Dynamic Programming "Solitare Board Game"

Question

I have a programming problem that I am trying to work through, but I'm stuck as in which direction to begin.

The problem is as follows:

If we have some nxn square board (essentially a two-dimensional array) with each square of the grid having a numerical value in it (negative, zero, or positive). The guidelines for the game are that you may start with your "token" at any position on the board, and you can only move your token right or down (in any order). For each square you enter, you add or subtract that total from your score, and your goal is to accumulate the highest score possible before moving off any square on the right or bottom edge.

This is similar to other dynamic programming problems I've seen in the past (word aligning comes to mind), but I'm struggling with where to start without essentially taking a brute force method of dynamic programming (memoize table for each square on the right and bottom edge, but then you end up with (2n tables of size n^2, and the runtime would be atrocious).
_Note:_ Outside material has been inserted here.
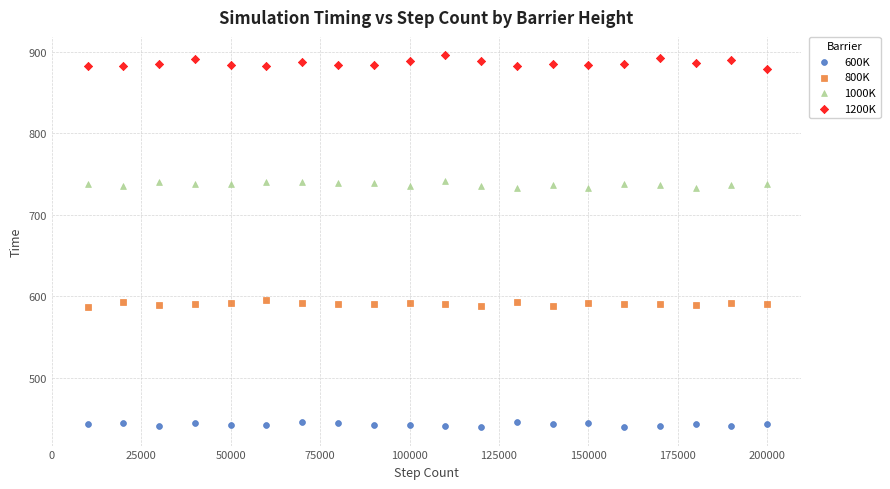

What is the X range (max minus min) for the scatter plot?

190000.0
What would you recommend as a starting point for this problem in order to achieve the highest possible score, while still keeping the algorithm as time and space efficient as possible?

Answer 1

If I understand this correctly, you can just make a nxn table where the entries are

table[i][j] = board[i][j] + max(table[i][j-1], table[i-1][j])

with

table[-1][j] = INT_MIN for all j

and

table[i][-1] = INT_MIN for all i

(table is the table for the maximum scores and board the actual board that you are given.)